Implications for Financial Stability and Regulation
Despite the concentration of deposits among three institutions, Singapore's banking system remains one of the best-capitalised globally. The big three maintain strong capital adequacy ratios and liquidity buffers, mitigating immediate systemic risk concerns. Their diversified loan books, robust risk management frameworks, and regulatory oversight from MAS provide a foundation for stability.
MAS supervises 196 licensed banking institutions across seven licence types as of 2026, according to Easy Global Banking's comprehensive listing. These include three local banking groups, 30 full banks (domestic and foreign), 96 wholesale banks, and 27 representative offices, among other categories. The total assets of Singapore's banking sector have reached SGD 3.3 trillion, with over SGD 6 trillion in wealth under management. Digital transaction penetration stands at 95%.
However, deposit concentration raises legitimate financial stability considerations. A system where three banks hold 85% of deposits means that any operational or credit stress at one of these institutions could have disproportionate effects on the broader economy. MAS has addressed this through stringent supervisory requirements, including stress testing, capital surcharges for domestic systemically important banks (D-SIBs), and resolution planning frameworks. The regulator also operates the Singapore Deposit Insurance Corporation, which insures deposits up to SGD 100,000 per depositor per institution, providing a backstop for retail depositors.

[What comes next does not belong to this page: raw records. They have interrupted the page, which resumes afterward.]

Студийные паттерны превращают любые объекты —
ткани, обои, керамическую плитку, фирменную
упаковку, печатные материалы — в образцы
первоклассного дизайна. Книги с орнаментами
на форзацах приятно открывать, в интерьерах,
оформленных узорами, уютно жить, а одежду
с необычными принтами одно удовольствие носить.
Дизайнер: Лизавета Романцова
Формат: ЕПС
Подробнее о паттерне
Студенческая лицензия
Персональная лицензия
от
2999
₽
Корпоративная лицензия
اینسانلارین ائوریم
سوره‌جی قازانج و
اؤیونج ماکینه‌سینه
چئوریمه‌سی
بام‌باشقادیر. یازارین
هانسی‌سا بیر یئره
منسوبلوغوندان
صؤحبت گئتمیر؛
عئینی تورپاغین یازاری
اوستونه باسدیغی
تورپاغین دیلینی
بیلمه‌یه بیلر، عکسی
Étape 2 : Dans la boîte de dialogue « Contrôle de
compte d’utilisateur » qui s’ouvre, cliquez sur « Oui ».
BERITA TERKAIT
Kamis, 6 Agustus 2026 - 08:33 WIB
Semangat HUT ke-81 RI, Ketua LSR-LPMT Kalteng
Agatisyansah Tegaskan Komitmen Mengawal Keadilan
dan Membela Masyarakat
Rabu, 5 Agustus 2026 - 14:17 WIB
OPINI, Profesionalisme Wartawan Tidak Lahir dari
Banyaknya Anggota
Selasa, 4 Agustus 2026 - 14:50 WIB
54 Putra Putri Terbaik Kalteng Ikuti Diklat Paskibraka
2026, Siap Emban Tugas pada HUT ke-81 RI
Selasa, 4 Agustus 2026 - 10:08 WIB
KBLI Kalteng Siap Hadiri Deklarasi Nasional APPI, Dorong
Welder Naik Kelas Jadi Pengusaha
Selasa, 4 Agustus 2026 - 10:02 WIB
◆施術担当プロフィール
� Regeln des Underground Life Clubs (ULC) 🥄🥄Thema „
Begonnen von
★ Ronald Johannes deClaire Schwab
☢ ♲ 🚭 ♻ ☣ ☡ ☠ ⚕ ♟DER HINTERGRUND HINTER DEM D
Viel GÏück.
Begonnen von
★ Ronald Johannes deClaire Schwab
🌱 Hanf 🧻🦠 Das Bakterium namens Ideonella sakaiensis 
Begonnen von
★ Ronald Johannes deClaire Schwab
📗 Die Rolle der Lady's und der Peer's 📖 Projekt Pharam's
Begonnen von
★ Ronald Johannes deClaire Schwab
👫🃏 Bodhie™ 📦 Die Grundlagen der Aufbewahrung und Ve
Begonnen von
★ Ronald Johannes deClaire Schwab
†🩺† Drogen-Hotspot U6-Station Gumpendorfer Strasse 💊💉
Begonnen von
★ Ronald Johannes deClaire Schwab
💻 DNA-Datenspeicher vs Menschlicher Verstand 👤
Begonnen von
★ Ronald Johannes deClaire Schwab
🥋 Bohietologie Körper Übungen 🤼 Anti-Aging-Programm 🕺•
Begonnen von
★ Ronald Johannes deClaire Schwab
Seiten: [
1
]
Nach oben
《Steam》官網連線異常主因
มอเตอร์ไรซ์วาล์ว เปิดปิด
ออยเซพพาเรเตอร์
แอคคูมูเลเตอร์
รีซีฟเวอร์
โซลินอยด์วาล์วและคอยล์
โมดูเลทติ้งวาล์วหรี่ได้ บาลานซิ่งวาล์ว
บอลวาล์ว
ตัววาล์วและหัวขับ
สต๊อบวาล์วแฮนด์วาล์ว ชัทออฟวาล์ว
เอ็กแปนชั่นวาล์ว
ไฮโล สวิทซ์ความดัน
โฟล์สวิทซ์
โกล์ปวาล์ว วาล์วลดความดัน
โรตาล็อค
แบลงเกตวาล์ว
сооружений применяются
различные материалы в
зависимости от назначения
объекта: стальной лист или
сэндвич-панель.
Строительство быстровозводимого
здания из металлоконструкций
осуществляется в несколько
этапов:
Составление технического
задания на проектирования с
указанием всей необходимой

Foreign banks maintain a 30% share of total assets, but their deposit share is significantly smaller, limiting their role in retail deposit gathering. Digital banks such as MariBank, which reports SGD 3.2 trillion in assets under management, are expanding but remain small relative to the traditional big three.

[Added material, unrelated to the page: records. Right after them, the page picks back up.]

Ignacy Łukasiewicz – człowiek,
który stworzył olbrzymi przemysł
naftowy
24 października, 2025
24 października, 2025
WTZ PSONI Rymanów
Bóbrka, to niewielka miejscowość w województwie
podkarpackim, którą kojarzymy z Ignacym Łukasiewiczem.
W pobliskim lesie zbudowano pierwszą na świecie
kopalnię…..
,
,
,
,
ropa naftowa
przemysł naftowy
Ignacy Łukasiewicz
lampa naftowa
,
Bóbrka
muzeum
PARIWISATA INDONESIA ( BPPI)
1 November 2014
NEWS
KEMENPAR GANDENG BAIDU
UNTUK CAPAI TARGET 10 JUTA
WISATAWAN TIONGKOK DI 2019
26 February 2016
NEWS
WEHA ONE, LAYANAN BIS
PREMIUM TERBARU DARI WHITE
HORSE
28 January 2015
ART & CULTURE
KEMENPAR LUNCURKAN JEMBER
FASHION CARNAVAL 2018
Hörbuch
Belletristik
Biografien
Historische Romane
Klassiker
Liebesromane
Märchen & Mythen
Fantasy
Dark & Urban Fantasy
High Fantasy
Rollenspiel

The outlook for the big three's deposit dominance remains favourable. Continued geopolitical uncertainty, capital inflows into Singapore as a financial hub, and the incumbents' corporate and retail relationships are likely to sustain their market share. Regulatory focus on concentration risk may intensify, but analysts expect any measures to focus on enhancing buffers and resolution capabilities rather than imposing structural caps on deposit share.